“Il a dit qu’il était là pour tuer tous les Arabes.” Maryam*, 46 ans, est encore sous le choc, trois semaines après les faits. Ce 13 mai 2025, un homme s’en est pris à sa fille, et à celle de sa voisine, Fanny*, devant leurs maisons. (...)
Ce soir de la mi-mai, un intrus approche les fillettes. “Un jeune, pas plus de 25 ans”, précise Fanny. Les quatre adultes ne l’aperçoivent pas immédiatement. Léna, la fille de Fanny, est la première à alerter. “Elle est rentrée en courant, choquée. Je l’ai vue toute blanche… Elle nous a dit qu’elle était en danger”, affirme la mère de famille. (...)

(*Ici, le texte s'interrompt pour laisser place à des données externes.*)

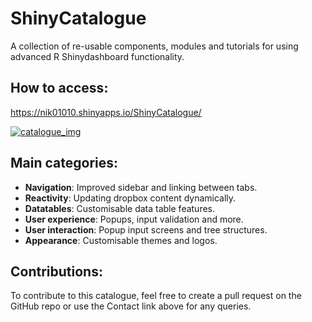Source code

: # ShinyCatalogue


A collection of re-usable components, modules and tutorials for using advanced R Shinydashboard functionality.

## How to access:
https://nik01010.shinyapps.io/ShinyCatalogue/

<a href="https://i.ibb.co/pj74SQ3/catalogue.png" target="_blank"><img src="https://i.ibb.co/pj74SQ3/catalogue.png" alt="catalogue_img" border="0"></a>

## Main categories:
- **Navigation**: Improved sidebar and linking between tabs.
- **Reactivity**: Updating dropbox content dynamically.
- **Datatables**: Customisable data table features.
- **User experience**: Popups, input validation and more.
- **User interaction**: Popup input screens and tree structures.
- **Appearance**: Customisable themes and logos.

## Contributions:
To contribute to this catalogue, feel free to create a pull request on the GitHub repo or use the Contact link above for any queries.
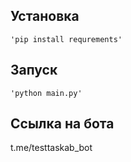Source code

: ## Установка
    'pip install requrements'

## Запуск
    'python main.py'


## Ссылка на бота
t.me/testtaskab_bot
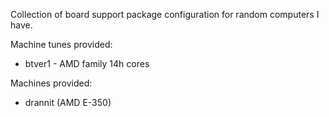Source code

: Collection of board support package configuration for random computers I have.

Machine tunes provided:

 * btver1 - AMD family 14h cores

Machines provided:

 * drannit (AMD E-350)
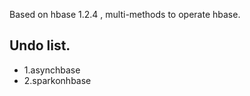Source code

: 
Based on hbase 1.2.4 , multi-methods to operate hbase.  
## Undo list.
*  1.asynchbase
*  2.sparkonhbase
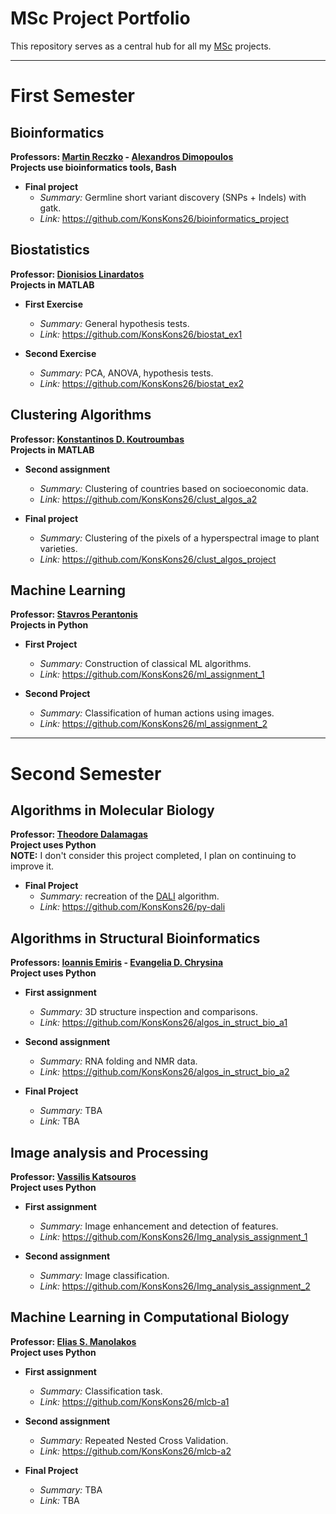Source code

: # MSc Project Portfolio

This repository serves as a central hub for all my [MSc](https://dsit.di.uoa.gr/) projects.

---

# First Semester

## Bioinformatics

**Professors: [Martin Reczko](https://www.fleming.gr/research/ifbr/staff-scientists/reczko-lab) - [Alexandros Dimopoulos](https://dsit.di.uoa.gr/dimopoulos-cv/)**  
**Projects use bioinformatics tools, Bash**

- **Final project**
    - *Summary:* Germline short variant discovery (SNPs + Indels) with gatk.
    - *Link:* https://github.com/KonsKons26/bioinformatics_project
    <!-- - *Grade:* 9.65/10 -->

## Biostatistics

**Professor: [Dionisios Linardatos](https://dsit.di.uoa.gr/linardatos-cv/)**  
**Projects in MATLAB**

- **First Exercise**
    - *Summary:* General hypothesis tests.
    - *Link:* https://github.com/KonsKons26/biostat_ex1
    <!-- - *Grade:* 9.7/10 -->

- **Second Exercise**
    - *Summary:* PCA, ANOVA, hypothesis tests.
    - *Link:* https://github.com/KonsKons26/biostat_ex2
    <!-- - *Grade:* 9.3/10 -->

## Clustering Algorithms

**Professor: [Konstantinos D. Koutroumbas](https://dsit.di.uoa.gr/koutroumbas-cv/)**  
**Projects in MATLAB**

<!-- - **First assignment**
    - *Summary:* 
    - *Link:*
    - *Grade:* 8.35/10 -->

- **Second assignment**
    - *Summary:* Clustering of countries based on socioeconomic data.
    - *Link:* https://github.com/KonsKons26/clust_algos_a2
    <!-- - *Grade:* 9.5/10 -->

- **Final project**
    - *Summary:* Clustering of the pixels of a hyperspectral image to plant varieties.
    - *Link:* https://github.com/KonsKons26/clust_algos_project
    <!-- - *Grade:* 10/10 -->

## Machine Learning

**Professor: [Stavros Perantonis](https://dsit.di.uoa.gr/perantonis-cv/)**  
**Projects in Python**

- **First Project**
    - *Summary:* Construction of classical ML algorithms.
    - *Link:* https://github.com/KonsKons26/ml_assignment_1
    <!-- - *Grade:* 10/10-->

- **Second Project**
    - *Summary:* Classification of human actions using images.
    - *Link:* https://github.com/KonsKons26/ml_assignment_2
    <!-- - *Grade:* 10/10-->

---

# Second Semester

## Algorithms in Molecular Biology

**Professor: [Theodore Dalamagas](https://www.athenarc.gr/en/people/295)**  
**Project uses Python**  
**NOTE:** I don't consider this project completed, I plan on continuing to improve it.

- **Final Project**
    - *Summary:* recreation of the [DALI](https://en.wikipedia.org/wiki/Structural_alignment#DALI) algorithm.
    - *Link:* https://github.com/KonsKons26/py-dali
    <!-- - *Grade:* 10/10 -->

## Algorithms in Structural Bioinformatics

**Professors: [Ioannis Emiris](https://www.athenarc.gr/en/people/527) - [Evangelia D. Chrysina](https://dsit.di.uoa.gr/chrysina-cv/)**  
**Project uses Python**

- **First assignment**
    - *Summary:* 3D structure inspection and comparisons.
    - *Link:* https://github.com/KonsKons26/algos_in_struct_bio_a1
    <!-- - *Grade:* 10/10 -->

- **Second assignment**
    - *Summary:* RNA folding and NMR data.
    - *Link:* https://github.com/KonsKons26/algos_in_struct_bio_a2
    <!-- - *Grade:* 9.9/10 -->

- **Final Project**
    - *Summary:* TBA
    - *Link:* TBA
    <!-- - *Grade:* ?/10 -->

## Image analysis and Processing

**Professor: [Vassilis Katsouros](https://www.athenarc.gr/en/people/203)**  
**Project uses Python**

- **First assignment**
    - *Summary:* Image enhancement and detection of features.
    - *Link:* https://github.com/KonsKons26/Img_analysis_assignment_1
    <!-- - *Grade:* ?/10 -->

- **Second assignment**
    - *Summary:* Image classification.
    - *Link:* https://github.com/KonsKons26/Img_analysis_assignment_2
    <!-- - *Grade:* ?/10 -->

## Machine Learning in Computational Biology

**Professor: [Elias S. Manolakos](https://dsit.di.uoa.gr/manolakos-cv/)**  
**Project uses Python**

- **First assignment**
    - *Summary:* Classification task.
    - *Link:* https://github.com/KonsKons26/mlcb-a1
    <!-- - *Grade:* ?/10 -->

- **Second assignment**
    - *Summary:* Repeated Nested Cross Validation.
    - *Link:* https://github.com/KonsKons26/mlcb-a2
    <!-- - *Grade:* ?/10 -->

- **Final Project**
    - *Summary:* TBA
    - *Link:* TBA
    <!-- - *Grade:* ?/10 -->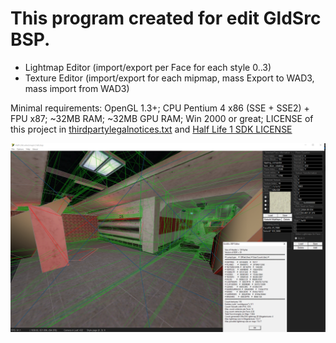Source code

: # This program created for edit GldSrc BSP. 
- Lightmap Editor (import/export per Face for each style 0..3)
- Texture Editor (import/export for each mipmap, mass Export to WAD3, mass import from WAD3)

Minimal requirements: OpenGL 1.3+; CPU Pentium 4 x86 (SSE + SSE2) + FPU x87; ~32MB RAM; ~32MB GPU RAM; Win 2000 or great;
LICENSE of this project in [thirdpartylegalnotices.txt](https://github.com/Sergey-KoRJiK/GldSrcBSPditor/blob/master/LICENSES/thirdpartylegalnotices.txt) and [Half Life 1 SDK LICENSE](https://github.com/Sergey-KoRJiK/GldSrcBSPditor/blob/master/LICENSES/LICENSE%20HALF-LIFE%20SDK.txt)

![example image here](title.png)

Dans le dépôt de plainte que nous avons pu consulter, les deux fillettes racontent ce qu’elles ont vécu avec leurs mots. “En fait, il y a un monsieur qui voulait nous tuer”, déclare Noura, la petite de Maryam. “J’ai vu le monsieur qui avait un couteau dans sa poche. Il a demandé si j’étais arabe, et Lena aussi.” Cette dernière répond alors “moitié-moitié” ; Noura répond simplement “oui”. (...)
“Moi je suis rentrée et ma copine est restée dehors”, explique ensuite Lena. “Le monsieur a voulu la prendre et l’emmener sur un banc mais elle a pas voulu. Elle est rentrée en courant car elle a vu un couteau dans sa poche.” “J’ai couru pour rentrer chez moi et il m’a poussé”, précise de son côté Noura. “J’ai failli tomber (...) Je suis rentrée en pleurant et j’ai dit à mon papa : ‘Viens, il y a un monsieur qui veut te parler’”.
Léna et Noura se souviennent toutes les deux avoir entendu l’homme dire “je vais tuer tous les enfants d’Arabes”. “Ma copine et moi, on a pleuré. On avait peur qu’il nous tue”, souffle la petite Lena. (...)
Une fois les parents alertés, l’agresseur renouvelle ses menaces à leur encontre. “Il disait : ‘Je suis armé, j’ai un couteau’ en montrant sa poche’ puis ‘je veux tuer des enfants arabes et je vais revenir avec une Kalachnikov’ ou encore ‘j’ai pas peur de la police’”, cite Fanny.
Les deux couples contactent les forces de l’ordre tout en lui demandant de partir. Au bout d’un long quart d’heure, il finit par quitter les lieux, non sans promettre aux victimes qu’il allait revenir. Lorsque la gendarmerie arrive, le jeune homme est interpellé alors qu’il retourne justement vers les habitations. Il est effectivement en possession d’un couteau. (...)
Il passe alors deux jours en garde à vue avant d’être libéré sous contrôle judiciaire, selon les informations communiquées par son avocat à Fanny. Les deux familles ont porté plainte et se portent partie civile. Le procès se tiendra en novembre 2025. En attendant, le traumatisme demeure.
“J’ai peur tout le temps. Je ferme les portes et les fenêtres, je n’ouvre à personne. Mon mari m’appelle à chacune de ses pauses, pour savoir si ça va”, expose Maryam, mère au foyer. “Est-ce que c’est une vie ça ?” Le conjoint de Fanny s’est retrouvé en arrêt de travail pendant trois semaines suite à cet événement. “Je ne pouvais pas le laisser partir tellement j’étais terrifiée”, relate la maman (...)
Les deux petites filles et leurs mamans ont chacune rendez-vous chez le psychologue.
Une commune supposément tranquille
Les deux familles ont choisi de vivre dans cette commune du Nord, “pour la tranquillité”. Fanny ne compte pas partir de Thumeries : “On le voit dans l’actualité, ça se passe aussi dans les grandes villes.” Maryam, elle, veut déménager dès que possible. Déjà auparavant, elle ne se sentait pas à l’aise, affirmant subir “des regards de travers”, de la part d’habitants, car elle porte le foulard. “On a des voisins qui disent à leurs enfants de ne pas jouer avec les Arabes…” (...)
La municipalité n’a pour le moment pas prévu de se porter partie civile. (...)
“Si un jeune homme d’origine étrangère avait fait la même chose, on aurait qualifié ça de terrorisme. Il faut que ce soit puni, même si c’est un Français.” (...)
Injures, provocations, diffamations… En France, en 2024, plus de 16 000 atteintes à caractère raciste, xénophobe ou antireligieux ont été enregistrées. Une augmentation de 11% des crimes et délits de cette nature par rapport à 2023.